Andromeda Romano-Lax

 andromeda romano-lax

Creative Writing and Literary Arts

 

lax@alaska.net

Born in 1970 in Chicago, Andromeda Romano-Lax worked as a freelance journalist and travel writer before turning to fiction. Her first novel, The Spanish Bow, was translated into eleven languages and was chosen as a New York Times Editors’ Choice, BookSense pick, and one of Library Journal’s Best Books of the Year. Among her nonfiction works are a dozen travel and natural history guidebooks to the public lands of Alaska. 

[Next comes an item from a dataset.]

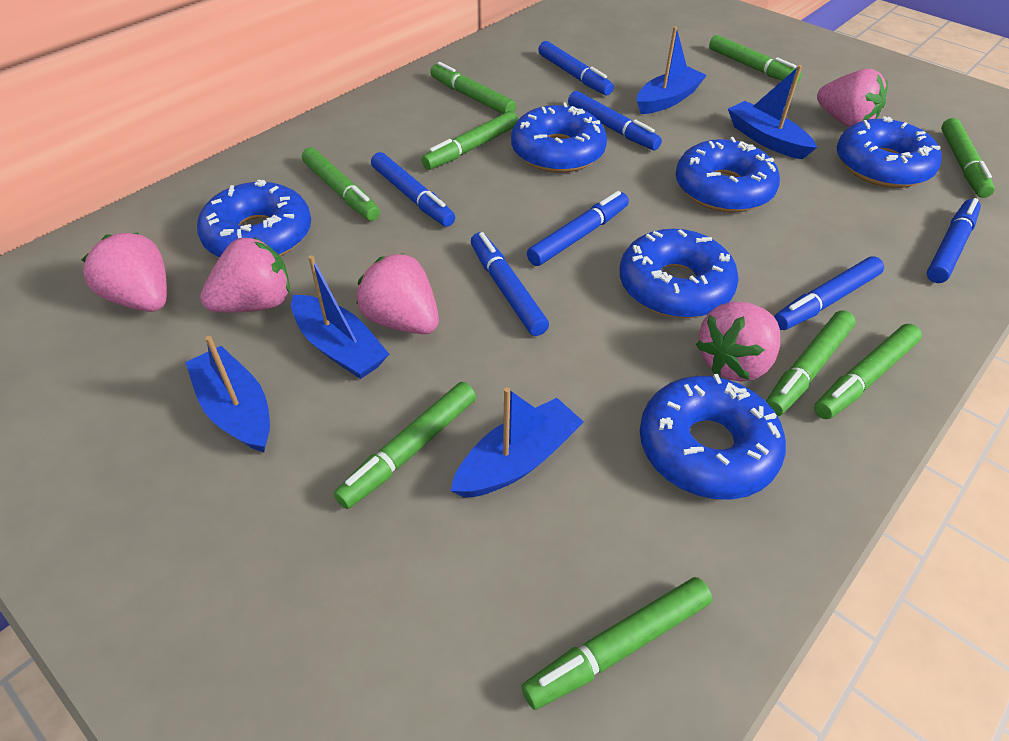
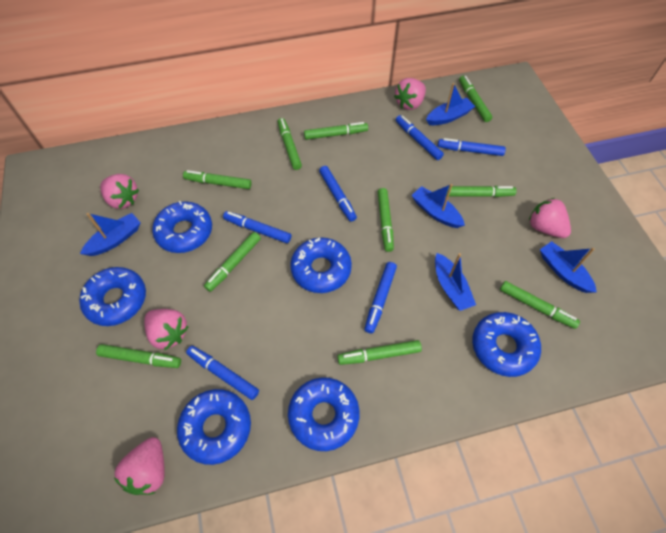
blue marker: [371,152,455,227] [471,232,549,336] [527,191,629,266] [538,41,614,95] [568,91,662,150] [774,256,884,330] [927,198,981,283] = 7 -> [186,346,259,400] [223,211,291,243] [319,166,357,222] [364,262,397,334] [396,115,444,160] [438,138,506,156] = 6
green marker: [302,147,380,221] [334,382,476,509] [421,111,518,170] [430,62,516,114] [522,577,712,710] [709,35,802,83] [766,310,856,416] [814,324,922,419] [941,118,995,198] = 9 -> [96,344,181,368] [183,170,251,189] [204,232,261,292] [278,118,302,170] [304,122,368,140] [337,340,422,365] [378,188,394,252] [446,186,516,197] [459,76,492,122] [500,281,580,329] = 10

She is co-editor of an anthology, Travelers’ Tales Alaska, and her own work has appeared in the travel anthologies Drive and Steady As She Goes. She is a recipient of awards and fellowships from the Alaska Council on the Arts, the Marine Biological Laboratory, the National Association for Interpretation, the Alaska Press Club, and the Rasmuson Foundation, which named her an Artist Fellow in 2009. Andromeda lives with her husband and children in Anchorage, Alaska, where she co-founded and now teaches for a nonprofit organization, the 49 Alaska Writing Center.

 the detour

The Detour, 2012

Ernst Vogler is twenty-four years old in 1938 when he is sent to Rome by his employer--the Third Reich's Sonderprojekt, which is collecting the great art of Europe and brining it to Germany for the Führer. Vogler is to collect a famous Classical Roman marble statue, The Discus Thrower, and get it to the German border, where it will be turned over to Gestapo custody. It is a simple, three-day job.

 the spanish bow

The Spanish Bow, 2007

The Spanish Bow is a haunting fugue of music, politics, and passion set against half a century of Spanish history, from the tail end of the nineteenth century up through the Spanish Civil War and World War II.